### EXERCISE GOAL
Where the material below has a line containing "index dip: (139, 475)", start repeating exactly, and keep going through the line containing "pinky tip: (119, 518)", with no other lines.

*** Opening EXERCISE DATA ***

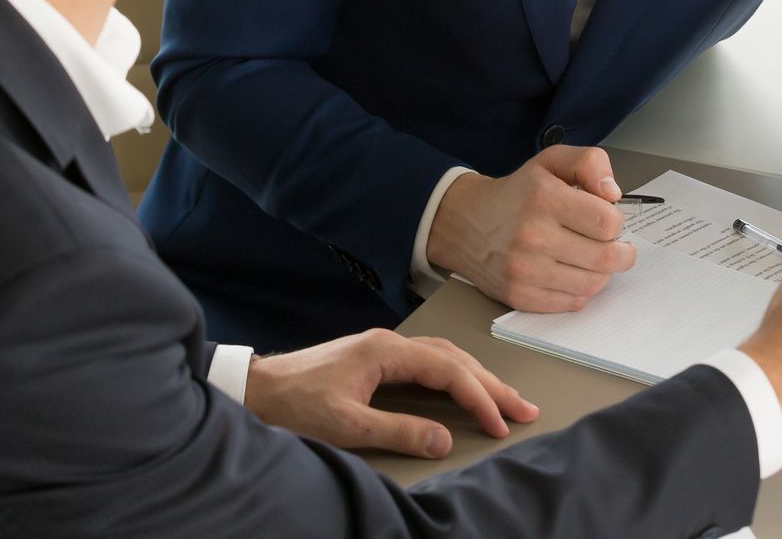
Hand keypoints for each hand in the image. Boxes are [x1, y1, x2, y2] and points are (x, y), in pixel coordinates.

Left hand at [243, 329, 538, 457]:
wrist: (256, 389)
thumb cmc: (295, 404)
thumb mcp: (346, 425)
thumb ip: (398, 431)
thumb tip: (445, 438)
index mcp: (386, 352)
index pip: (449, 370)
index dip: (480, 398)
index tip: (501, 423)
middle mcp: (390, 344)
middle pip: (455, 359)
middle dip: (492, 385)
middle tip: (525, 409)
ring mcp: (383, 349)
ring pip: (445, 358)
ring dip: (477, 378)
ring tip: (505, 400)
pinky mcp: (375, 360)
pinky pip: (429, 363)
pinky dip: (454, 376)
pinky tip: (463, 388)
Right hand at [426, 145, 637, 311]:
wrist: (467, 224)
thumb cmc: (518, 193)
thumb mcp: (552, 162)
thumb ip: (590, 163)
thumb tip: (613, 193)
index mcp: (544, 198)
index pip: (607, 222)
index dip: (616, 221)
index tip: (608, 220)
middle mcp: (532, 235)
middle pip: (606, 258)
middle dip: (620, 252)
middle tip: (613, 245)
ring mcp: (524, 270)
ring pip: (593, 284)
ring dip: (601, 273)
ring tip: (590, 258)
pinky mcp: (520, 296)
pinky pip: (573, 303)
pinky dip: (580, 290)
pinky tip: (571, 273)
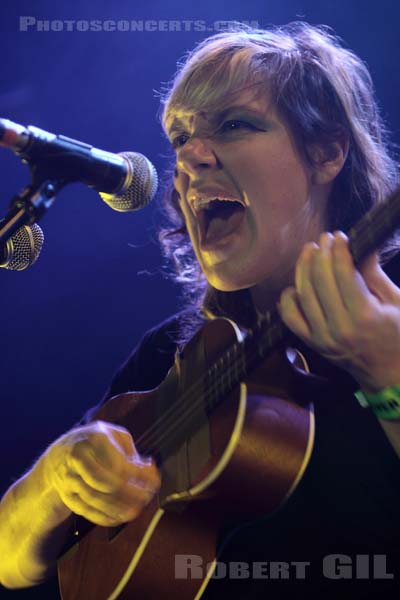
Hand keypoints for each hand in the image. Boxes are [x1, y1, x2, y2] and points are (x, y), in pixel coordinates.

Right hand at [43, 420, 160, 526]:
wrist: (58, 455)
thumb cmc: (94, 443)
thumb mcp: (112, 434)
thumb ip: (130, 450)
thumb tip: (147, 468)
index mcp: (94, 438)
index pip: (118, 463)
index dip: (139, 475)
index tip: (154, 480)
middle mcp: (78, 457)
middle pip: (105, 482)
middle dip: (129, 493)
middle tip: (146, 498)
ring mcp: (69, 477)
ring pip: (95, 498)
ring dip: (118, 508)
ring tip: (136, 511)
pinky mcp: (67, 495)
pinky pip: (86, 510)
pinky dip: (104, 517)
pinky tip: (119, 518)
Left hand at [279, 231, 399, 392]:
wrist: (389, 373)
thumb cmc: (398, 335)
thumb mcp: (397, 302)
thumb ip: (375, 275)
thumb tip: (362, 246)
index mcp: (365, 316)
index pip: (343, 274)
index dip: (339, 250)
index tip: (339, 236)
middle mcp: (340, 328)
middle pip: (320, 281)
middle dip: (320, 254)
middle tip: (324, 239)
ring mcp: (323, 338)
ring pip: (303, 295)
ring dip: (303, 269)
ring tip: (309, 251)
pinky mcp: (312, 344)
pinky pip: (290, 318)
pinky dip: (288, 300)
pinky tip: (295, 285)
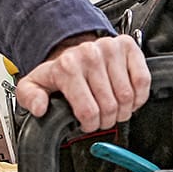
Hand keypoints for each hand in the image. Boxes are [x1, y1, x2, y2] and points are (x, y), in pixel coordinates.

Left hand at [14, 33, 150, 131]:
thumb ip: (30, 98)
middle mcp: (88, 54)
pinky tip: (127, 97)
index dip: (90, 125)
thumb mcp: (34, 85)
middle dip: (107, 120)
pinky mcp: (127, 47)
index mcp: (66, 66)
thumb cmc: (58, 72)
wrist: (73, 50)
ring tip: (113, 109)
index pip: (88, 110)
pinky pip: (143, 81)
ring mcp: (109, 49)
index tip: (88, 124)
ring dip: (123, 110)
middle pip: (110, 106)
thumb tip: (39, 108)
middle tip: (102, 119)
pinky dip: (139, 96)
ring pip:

*** Closing EXERCISE DATA ***

### RESPONSE TO THE TASK
index dip: (139, 475)
index tip: (154, 480)
middle mcp: (78, 457)
middle pip: (105, 482)
middle dip: (129, 493)
middle tip: (146, 498)
ring mcp: (69, 477)
ring pip: (95, 498)
ring dip: (118, 508)
ring tip: (136, 511)
pinky mcp: (67, 495)
pinky pip: (86, 510)
pinky dip: (104, 517)
pinky tip: (119, 518)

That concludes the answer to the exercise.